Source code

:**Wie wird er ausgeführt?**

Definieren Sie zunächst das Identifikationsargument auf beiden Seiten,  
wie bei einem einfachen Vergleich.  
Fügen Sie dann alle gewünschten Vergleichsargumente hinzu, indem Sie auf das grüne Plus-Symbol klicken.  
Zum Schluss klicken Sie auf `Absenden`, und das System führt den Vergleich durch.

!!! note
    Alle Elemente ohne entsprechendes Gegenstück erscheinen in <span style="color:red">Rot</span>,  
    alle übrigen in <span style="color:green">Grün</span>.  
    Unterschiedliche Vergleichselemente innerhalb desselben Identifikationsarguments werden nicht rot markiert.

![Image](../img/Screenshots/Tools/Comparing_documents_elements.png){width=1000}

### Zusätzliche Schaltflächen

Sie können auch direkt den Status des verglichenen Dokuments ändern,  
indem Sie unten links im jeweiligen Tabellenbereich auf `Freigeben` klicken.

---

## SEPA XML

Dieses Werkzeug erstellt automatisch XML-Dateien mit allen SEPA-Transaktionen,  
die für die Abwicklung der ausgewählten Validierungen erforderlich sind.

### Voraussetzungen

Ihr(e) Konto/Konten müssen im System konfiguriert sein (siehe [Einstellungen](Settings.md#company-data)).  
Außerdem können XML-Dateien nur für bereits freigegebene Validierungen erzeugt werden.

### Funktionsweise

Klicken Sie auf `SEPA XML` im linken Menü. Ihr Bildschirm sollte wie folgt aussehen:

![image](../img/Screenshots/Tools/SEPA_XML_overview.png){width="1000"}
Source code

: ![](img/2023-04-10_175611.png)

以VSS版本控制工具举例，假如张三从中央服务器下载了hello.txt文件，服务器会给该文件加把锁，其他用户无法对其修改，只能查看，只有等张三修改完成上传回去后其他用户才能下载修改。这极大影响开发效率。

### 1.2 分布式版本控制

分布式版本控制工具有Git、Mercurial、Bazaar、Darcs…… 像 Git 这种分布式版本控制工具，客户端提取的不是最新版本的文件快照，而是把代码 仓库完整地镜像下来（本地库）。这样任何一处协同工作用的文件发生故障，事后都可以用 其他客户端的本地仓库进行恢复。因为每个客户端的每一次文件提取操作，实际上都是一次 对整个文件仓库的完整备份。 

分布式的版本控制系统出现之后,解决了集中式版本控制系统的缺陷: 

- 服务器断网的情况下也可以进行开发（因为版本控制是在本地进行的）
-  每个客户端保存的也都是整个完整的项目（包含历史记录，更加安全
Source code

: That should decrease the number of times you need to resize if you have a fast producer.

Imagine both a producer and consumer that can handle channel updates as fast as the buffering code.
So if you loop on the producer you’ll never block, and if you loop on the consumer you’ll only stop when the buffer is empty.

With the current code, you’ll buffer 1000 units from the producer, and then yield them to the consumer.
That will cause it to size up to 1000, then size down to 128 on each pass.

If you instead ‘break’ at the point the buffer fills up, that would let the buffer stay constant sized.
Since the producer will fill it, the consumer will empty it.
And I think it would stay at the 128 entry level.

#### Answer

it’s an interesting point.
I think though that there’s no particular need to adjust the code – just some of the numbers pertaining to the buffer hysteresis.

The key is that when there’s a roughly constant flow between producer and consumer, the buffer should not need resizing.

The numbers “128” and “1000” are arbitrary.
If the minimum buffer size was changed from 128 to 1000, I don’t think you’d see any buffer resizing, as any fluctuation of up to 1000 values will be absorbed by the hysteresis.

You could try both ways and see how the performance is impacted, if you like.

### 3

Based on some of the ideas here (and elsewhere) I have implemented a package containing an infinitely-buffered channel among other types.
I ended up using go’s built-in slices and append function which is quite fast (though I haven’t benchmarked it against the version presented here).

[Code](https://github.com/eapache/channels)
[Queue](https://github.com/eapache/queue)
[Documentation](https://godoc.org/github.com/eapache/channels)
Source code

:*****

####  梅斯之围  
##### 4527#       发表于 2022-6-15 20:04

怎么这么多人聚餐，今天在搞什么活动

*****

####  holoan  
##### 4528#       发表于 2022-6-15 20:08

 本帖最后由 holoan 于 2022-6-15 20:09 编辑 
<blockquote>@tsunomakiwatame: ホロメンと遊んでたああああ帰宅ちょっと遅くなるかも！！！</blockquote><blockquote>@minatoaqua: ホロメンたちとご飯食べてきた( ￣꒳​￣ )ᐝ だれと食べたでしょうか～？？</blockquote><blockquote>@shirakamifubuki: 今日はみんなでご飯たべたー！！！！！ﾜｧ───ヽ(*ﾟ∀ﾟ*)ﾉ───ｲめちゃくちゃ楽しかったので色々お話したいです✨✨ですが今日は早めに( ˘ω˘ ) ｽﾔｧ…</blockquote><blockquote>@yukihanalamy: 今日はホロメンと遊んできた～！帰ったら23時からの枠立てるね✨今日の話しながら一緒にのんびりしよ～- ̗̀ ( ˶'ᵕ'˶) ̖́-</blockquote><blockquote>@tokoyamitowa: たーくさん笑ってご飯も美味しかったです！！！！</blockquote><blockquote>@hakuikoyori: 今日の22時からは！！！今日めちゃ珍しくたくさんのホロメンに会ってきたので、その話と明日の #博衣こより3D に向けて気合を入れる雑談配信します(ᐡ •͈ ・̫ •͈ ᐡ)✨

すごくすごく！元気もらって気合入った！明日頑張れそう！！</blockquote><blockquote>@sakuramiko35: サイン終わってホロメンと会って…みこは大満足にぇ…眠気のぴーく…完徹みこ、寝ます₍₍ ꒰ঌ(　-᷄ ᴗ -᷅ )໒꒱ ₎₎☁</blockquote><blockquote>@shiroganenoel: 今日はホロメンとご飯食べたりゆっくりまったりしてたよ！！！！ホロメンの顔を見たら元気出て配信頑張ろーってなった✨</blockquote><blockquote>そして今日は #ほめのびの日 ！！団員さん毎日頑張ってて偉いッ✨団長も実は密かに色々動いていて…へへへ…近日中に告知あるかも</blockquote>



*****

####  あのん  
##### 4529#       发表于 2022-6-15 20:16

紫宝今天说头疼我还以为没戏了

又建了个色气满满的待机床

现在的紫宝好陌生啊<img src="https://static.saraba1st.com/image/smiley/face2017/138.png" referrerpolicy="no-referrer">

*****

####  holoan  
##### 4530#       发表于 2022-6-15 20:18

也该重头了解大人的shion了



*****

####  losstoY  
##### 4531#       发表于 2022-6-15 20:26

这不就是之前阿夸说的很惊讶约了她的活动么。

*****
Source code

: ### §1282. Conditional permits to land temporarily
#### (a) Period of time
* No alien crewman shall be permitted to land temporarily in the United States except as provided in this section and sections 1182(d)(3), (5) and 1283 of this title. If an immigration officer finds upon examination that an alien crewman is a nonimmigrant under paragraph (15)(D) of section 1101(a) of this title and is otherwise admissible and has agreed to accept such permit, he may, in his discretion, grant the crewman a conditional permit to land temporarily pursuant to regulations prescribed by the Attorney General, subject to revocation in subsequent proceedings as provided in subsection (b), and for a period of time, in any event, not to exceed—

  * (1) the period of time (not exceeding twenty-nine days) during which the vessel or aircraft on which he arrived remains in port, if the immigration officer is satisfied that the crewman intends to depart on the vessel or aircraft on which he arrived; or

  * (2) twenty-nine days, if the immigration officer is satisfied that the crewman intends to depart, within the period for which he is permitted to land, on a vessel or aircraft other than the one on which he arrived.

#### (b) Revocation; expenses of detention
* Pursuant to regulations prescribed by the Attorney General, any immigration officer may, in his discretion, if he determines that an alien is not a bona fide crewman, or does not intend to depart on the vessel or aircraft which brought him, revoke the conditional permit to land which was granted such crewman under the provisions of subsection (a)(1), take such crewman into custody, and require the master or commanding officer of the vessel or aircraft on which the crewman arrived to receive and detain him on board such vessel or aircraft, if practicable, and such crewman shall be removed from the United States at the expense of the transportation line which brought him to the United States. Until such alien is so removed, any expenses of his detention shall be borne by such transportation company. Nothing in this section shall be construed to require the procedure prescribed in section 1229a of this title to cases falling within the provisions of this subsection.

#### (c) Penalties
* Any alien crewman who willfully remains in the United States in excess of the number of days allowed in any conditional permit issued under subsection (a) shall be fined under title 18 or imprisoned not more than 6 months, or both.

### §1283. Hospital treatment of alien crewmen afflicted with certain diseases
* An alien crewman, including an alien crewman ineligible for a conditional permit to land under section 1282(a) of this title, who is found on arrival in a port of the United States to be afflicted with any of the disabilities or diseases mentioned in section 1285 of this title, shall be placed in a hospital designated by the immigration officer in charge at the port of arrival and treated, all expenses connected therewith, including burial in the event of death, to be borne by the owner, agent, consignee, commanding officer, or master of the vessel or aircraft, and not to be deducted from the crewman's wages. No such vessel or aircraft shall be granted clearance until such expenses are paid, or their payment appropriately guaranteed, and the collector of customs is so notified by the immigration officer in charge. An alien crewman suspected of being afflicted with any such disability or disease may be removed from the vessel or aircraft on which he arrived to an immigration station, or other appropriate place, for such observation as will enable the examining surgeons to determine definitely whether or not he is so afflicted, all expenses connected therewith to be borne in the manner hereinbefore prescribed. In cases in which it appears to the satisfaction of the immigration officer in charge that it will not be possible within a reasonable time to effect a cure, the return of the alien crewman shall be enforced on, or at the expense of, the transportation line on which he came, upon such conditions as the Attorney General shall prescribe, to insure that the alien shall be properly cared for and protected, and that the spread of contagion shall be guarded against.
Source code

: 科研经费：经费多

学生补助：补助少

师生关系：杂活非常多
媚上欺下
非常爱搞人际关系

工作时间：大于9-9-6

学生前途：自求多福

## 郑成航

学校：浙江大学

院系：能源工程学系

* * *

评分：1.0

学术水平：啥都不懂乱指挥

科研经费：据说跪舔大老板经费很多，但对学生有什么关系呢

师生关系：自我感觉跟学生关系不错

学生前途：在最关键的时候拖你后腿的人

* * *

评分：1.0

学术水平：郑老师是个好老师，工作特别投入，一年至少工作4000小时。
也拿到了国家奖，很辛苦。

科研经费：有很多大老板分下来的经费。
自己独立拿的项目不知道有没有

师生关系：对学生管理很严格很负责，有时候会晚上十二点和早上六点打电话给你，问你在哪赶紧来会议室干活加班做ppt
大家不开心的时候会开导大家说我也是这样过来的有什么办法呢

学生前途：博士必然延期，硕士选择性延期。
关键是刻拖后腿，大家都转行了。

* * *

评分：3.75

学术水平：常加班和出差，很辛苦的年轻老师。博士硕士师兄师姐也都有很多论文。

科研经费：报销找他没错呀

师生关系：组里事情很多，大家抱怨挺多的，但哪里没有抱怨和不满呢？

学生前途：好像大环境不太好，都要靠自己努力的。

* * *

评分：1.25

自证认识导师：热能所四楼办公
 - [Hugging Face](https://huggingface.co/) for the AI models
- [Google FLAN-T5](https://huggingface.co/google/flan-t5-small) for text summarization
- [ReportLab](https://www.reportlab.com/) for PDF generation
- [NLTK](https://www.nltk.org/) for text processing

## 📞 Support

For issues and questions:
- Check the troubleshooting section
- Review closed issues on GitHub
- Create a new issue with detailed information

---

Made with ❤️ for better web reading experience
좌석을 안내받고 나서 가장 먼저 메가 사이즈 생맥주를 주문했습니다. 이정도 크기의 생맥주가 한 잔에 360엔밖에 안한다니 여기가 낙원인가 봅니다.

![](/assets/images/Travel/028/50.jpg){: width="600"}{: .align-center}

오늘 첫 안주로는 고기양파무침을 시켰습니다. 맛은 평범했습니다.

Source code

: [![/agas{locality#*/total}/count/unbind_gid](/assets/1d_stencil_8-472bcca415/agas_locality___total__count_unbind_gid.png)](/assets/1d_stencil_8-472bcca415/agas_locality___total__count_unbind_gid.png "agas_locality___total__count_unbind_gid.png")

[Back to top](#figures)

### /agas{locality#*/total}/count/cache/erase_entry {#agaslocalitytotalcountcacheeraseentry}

※

Work item →
Only the lines from the first one of the listing up to and including the line where "Alle Elemente ohne" appears are wanted, reproduced exactly.

Task answer →
Source code

:**Wie wird er ausgeführt?**

Definieren Sie zunächst das Identifikationsargument auf beiden Seiten,  
wie bei einem einfachen Vergleich.  
Fügen Sie dann alle gewünschten Vergleichsargumente hinzu, indem Sie auf das grüne Plus-Symbol klicken.  
Zum Schluss klicken Sie auf `Absenden`, und das System führt den Vergleich durch.

!!! note
    Alle Elemente ohne entsprechendes Gegenstück erscheinen in <span style="color:red">Rot</span>,  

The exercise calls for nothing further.